In an interview with Indiecision that we will be publishing soon, Scribe vocalist Vishwesh Krishnamoorthy talks about how the band constructs its songs. “We just put ideas down and leave it for a while, (then) come back later. It’s like making a film. You shoot something and you cut it, then you put that scene in and think, ‘Does that look alright?’” The Mumbai hardcore band’s debut album Confect was their art-house thriller debut, throwing the viewer into a dark pit with a multitude of vicious, asymmetric miscreations; its non-linearity bound together by a lofty, The Matrix-inspired premise.
Mark Of Teja is Scribe’s Michael Bay blockbuster.
In the barely-two years between the release of Confect and Teja, Scribe went from being a Mumbai underground metal scene band to a Norway-touring, Lamb-of-God-opening, headline material, nationwide underground metal scene band. Their obvious Bollywood affectations notwithstanding, the band honed a finely balanced asymmetric assault into a set of markedly refined arrangements that while still relatively angular, came together far more cohesively. The beginnings of this evolution could be heard on the band’s two post-Confect, pre-Teja tracks ‘Mastibhari Muskan’ and ‘Lullaby Land’.
Teja is Scribe’s most tenacious album yet. It loosely tells the fictional story of a 17th century industrialist called Singhania and his human-machineering. The story falls somewhere between Total Recall and The Matrix, with a dash of Mr India thrown in. The tale however is important largely just to the album art and inlay, with the songs generally ignoring the script.
Lyrically, this is trademark Scribe. It’s a safe bet to say that Vishwesh Krishnamoorthy is the most versatile vocalist in Indian metal today. The range of the Scribe frontman’s delivery is unparalleled, and as he ploughs through cooking instructions for pav bhaji (“Pressure cook mixed vegetables and peas till well done/Mash them coarsely after draining” on now gig favourite ‘I Love You, Pav Bhaji’) and Street Fighter references (“Hadouken!/Shoryuken!/What chicken?/Fried chicken!” on ‘Street Archana v/s Vice Versha’) there is a tempered confidence that comes through from years in theatre and commercial voiceovers.

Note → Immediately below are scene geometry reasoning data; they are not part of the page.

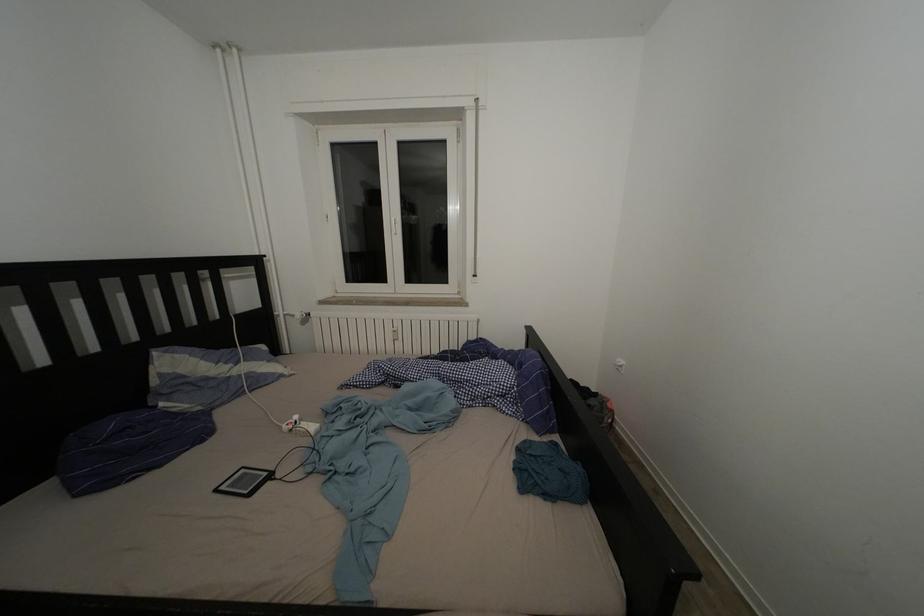
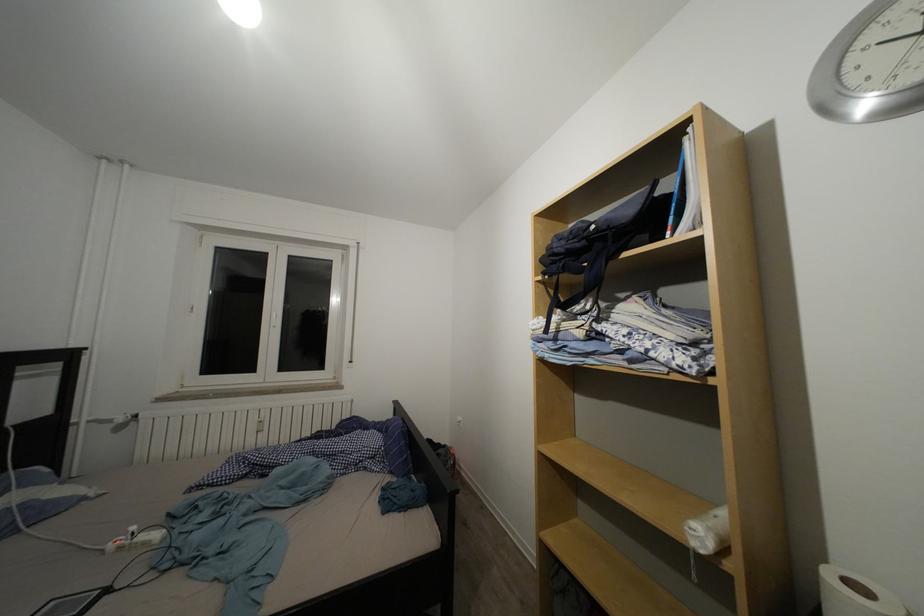
Where in the second image is the point corresponding to point 304,424 from the first image?

(140, 533)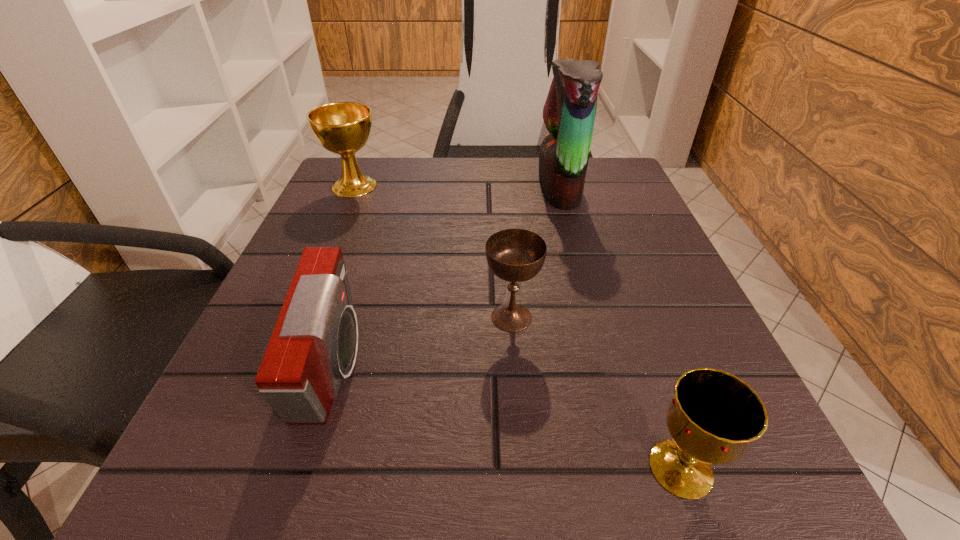
At what (x,y) coordinates should I click in order to perform the action: click on parrot that is at the right edge. Please return your answer as a coordinate pair (x, y). This screenshot has height=540, width=960. Looking at the image, I should click on (569, 112).

Locate an element on the screen. This screenshot has height=540, width=960. chalice that is positioned at the right edge is located at coordinates (714, 415).

At what (x,y) coordinates should I click in order to perform the action: click on object present at the far left corner. Please return your answer as a coordinate pair (x, y). The image size is (960, 540). Looking at the image, I should click on (343, 128).

Find the location of a particular element. Image resolution: width=960 pixels, height=540 pixels. object situated at the near left corner is located at coordinates (314, 344).

I want to click on object present at the far right corner, so click(x=569, y=112).

Identify the location of object that is at the near right corner. The height and width of the screenshot is (540, 960). (714, 415).

The image size is (960, 540). In order to click on free location at the far edge in this screenshot , I will do `click(496, 204)`.

In order to click on vacant region at the near edge of the desktop in this screenshot , I will do `click(590, 451)`.

In the image, there is a desktop. Identify the location of free space at the left edge. (329, 233).

Locate an element on the screen. The width and height of the screenshot is (960, 540). free region at the right edge of the desktop is located at coordinates (676, 269).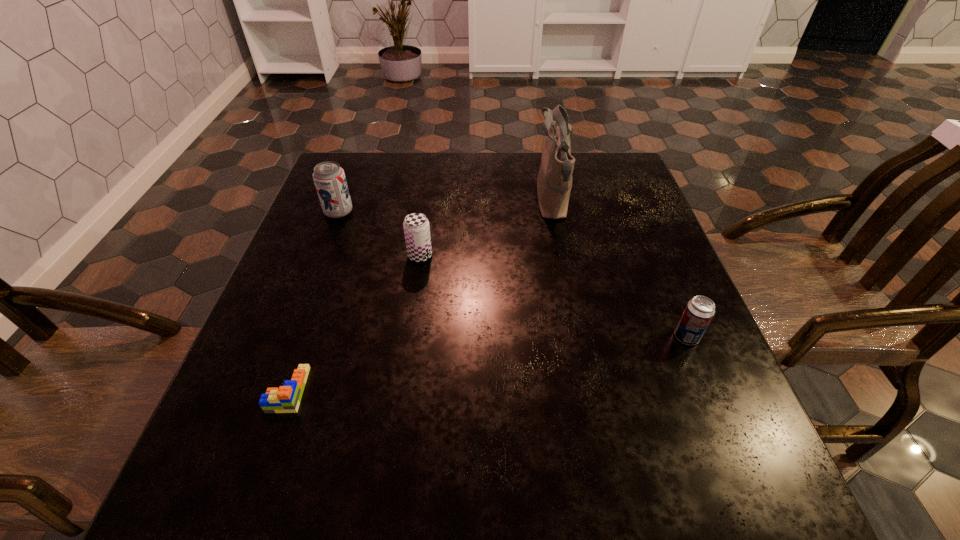
Where is `free space that satisfies the following two spatial constraints: 1. on the front-facing side of the rightmost beer can; 2. on the left side of the shoulder bag`? free space that satisfies the following two spatial constraints: 1. on the front-facing side of the rightmost beer can; 2. on the left side of the shoulder bag is located at coordinates (579, 337).

In order to click on vacant space that satisfies the following two spatial constraints: 1. on the front-facing side of the shoulder bag; 2. on the left side of the fourth farthest object in this screenshot , I will do click(x=579, y=337).

Find the location of `free space that satisfies the following two spatial constraints: 1. on the front side of the fourth shortest object; 2. on the left side of the nearest object`. free space that satisfies the following two spatial constraints: 1. on the front side of the fourth shortest object; 2. on the left side of the nearest object is located at coordinates (273, 389).

Find the location of a particular element. The width and height of the screenshot is (960, 540). vacant region that satisfies the following two spatial constraints: 1. on the back side of the Lego; 2. on the left side of the rightmost beer can is located at coordinates (307, 337).

Locate an element on the screen. This screenshot has width=960, height=540. free spot that satisfies the following two spatial constraints: 1. on the front-facing side of the shoulder bag; 2. on the front side of the second beer can from right to left is located at coordinates (563, 256).

Locate an element on the screen. free point that satisfies the following two spatial constraints: 1. on the front-facing side of the fourth object from left to right; 2. on the back side of the fourth farthest object is located at coordinates (579, 337).

Find the location of a particular element. The height and width of the screenshot is (540, 960). free space in the image that satisfies the following two spatial constraints: 1. on the front-facing side of the shoulder bag; 2. on the back side of the rightmost object is located at coordinates (579, 337).

Where is `free space that satisfies the following two spatial constraints: 1. on the front-facing side of the rightmost beer can; 2. on the left side of the second object from right to left`? The image size is (960, 540). free space that satisfies the following two spatial constraints: 1. on the front-facing side of the rightmost beer can; 2. on the left side of the second object from right to left is located at coordinates point(579,337).

Identify the location of vacant area that satisfies the following two spatial constraints: 1. on the front side of the tallest beer can; 2. on the left side of the nearest object. (273, 389).

Identify the location of vacant space that satisfies the following two spatial constraints: 1. on the front-facing side of the shoulder bag; 2. on the right side of the nearest beer can. This screenshot has height=540, width=960. (579, 337).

The band’s biggest deviation from this measured offensive comes on the recently-videod ‘Dum Hai To Aage Aah!’. The disco-metal tune forms a surprisingly apt centerpiece for the record and features one of the album’s lyrical highlights – “Why, a choo choo train don’t have no reason to be polite. Uh-woh-uh-oh-uh-oh/Ah but then, to be a choo choo, you’d have to be on the right track!” It’s rivaled only by ’1234 Dracula’s consideration that, “A vampire is just something kicked out of a pathology lab when the sun is out to tell me it’s time to go!”
In the same interview with Indiecision, Krishnamoorthy reveals that, “Scribe stopped being the output of inspiration, and started being the output of collaboration. … It’s not really the music that’s inspiring us to make new music.” He mentions videogames (ref the album’s instrumental title track), food (‘I Love You, Pav Bhaji’) and Bollywood (Andaaz Apna Apna anyone?) as inspirations for the band’s music. This is what sets Scribe apart – not elements from a Sikth refrain, or a lifted The Dillinger Escape Plan melody, or everything that Lamb Of God puts out. It’s these imminently relateable, Indian reference points out of which comes a dishoom-dishoom metal that’s entirely unique and far more rewarding than the catalog of many of their international metchul-inspired peers.
Mark Of Teja is 2010′s most listenable Indian metal record, and another highlight in the career of India’s most ingenious metal band.